Minnet duymak, kendini temize çekmektir. Varlığını yeni baştan hesap etmektir. Her nefesi ilk defa almaktır, ilk defa. “Zaten buradaydım, hep burada olacağım” kabulünü reddetmektir. Her şeyin yine yeni yeniden verildiğini görmektir.
Minnet duymak, her an yeni yaratışta olan Allah’a her an yeniden hayran olma saflığı, her an yeni baştan müteşekkir olma telaşıdır. Unutmayı reddetmektir. Sürekli sevindirildiğini görmenin mahcubiyetini gül gibi yüzüne taşımaktır. Yeni sofralara oturtulduğunu bilerek, mahcubiyet edasını sevmek, alnında utançla boncuklanan terlerle sevinmektir.
Minnet duymak, doyma terazisini inceltmektir. Tattıklarımızı bir sarraf kefesine koyup her gramında alt üst olmayı öğrenmektir. Aldıklarını hak etmemişliğin mahcubiyeti ile yüzü al al olmaktır. Kendisine verilenlerin hakkını verememe endişesiyle titremektir.
Güneşi sürpriz diye bulmaktır minnet duymak. Gündoğumlarını ilk defa görmektir. Ay’ın iltifat diye üzerine eğildiğini fark etmektir. Her hilalde bayram etmektir. Çiçekleri renkli hediye paketleri diye sevmektir. Her nefesi taze bir iyilik diye yudumlamaktır.

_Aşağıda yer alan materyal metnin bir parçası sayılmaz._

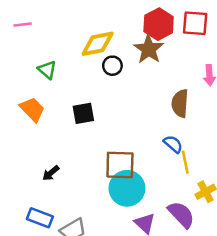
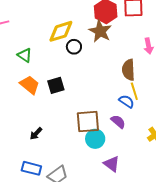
orange trapezoid: (32, 109) -> (30, 85), moved
yellow line: (185, 162) -> (134, 91), moved
cyan circle: (127, 188) -> (95, 139), size x0.7
purple semicircle: (181, 215) -> (118, 122), moved, size x0.7

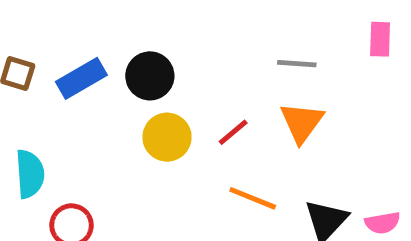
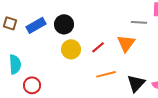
gray line: (297, 64) -> (139, 22), moved
orange line: (253, 198) -> (106, 74), turned -36

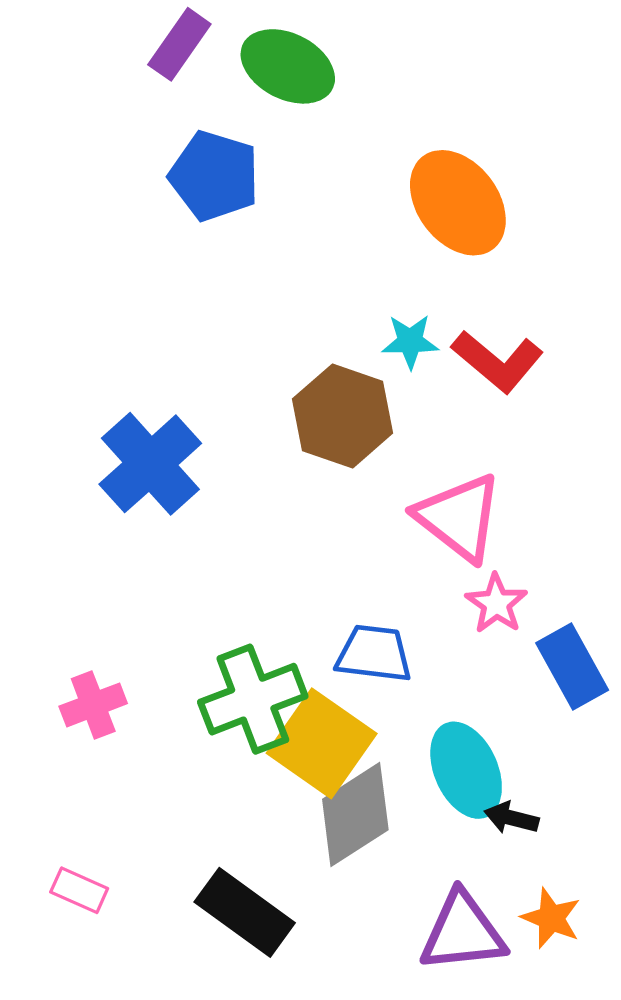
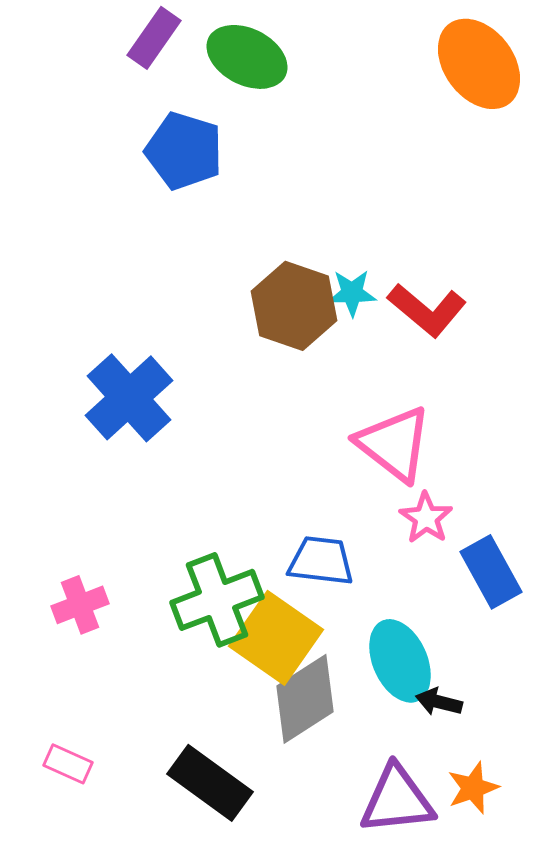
orange ellipse: (458, 203) -> (479, 64), moved
brown hexagon: (343, 416) -> (294, 306), moved
orange star: (551, 918) -> (473, 788), turned 30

Kaslarıyla değil kalbiyle var olmaktır minnet duymak. Çocuklar gibi adımlamaktır bahçeleri. Avuçlarına düşen kar tanelerini inci mercan diye saklamaya çalışmaktır. Hiç büyümemektir. Alışmamaktır.
Minnet duymak, ummadığını elinde bulmaktır. Hesapların yetmediği, rakamların niteleyemediği, ölçeklerin ölçemediği bir özgelikte var olmaktır.
Minnet duymak, kendi kanatlarını bir ömür göremeden ölen kelebeklerin mirasını paylaşmaktır. Kendisini verilenin güzelliğini göremeden öleceğini kabullenmektir. Minnet makamı, sessizce fıtratına dönmektir.
Bayram sabahına çocuk olarak uyanmaktır.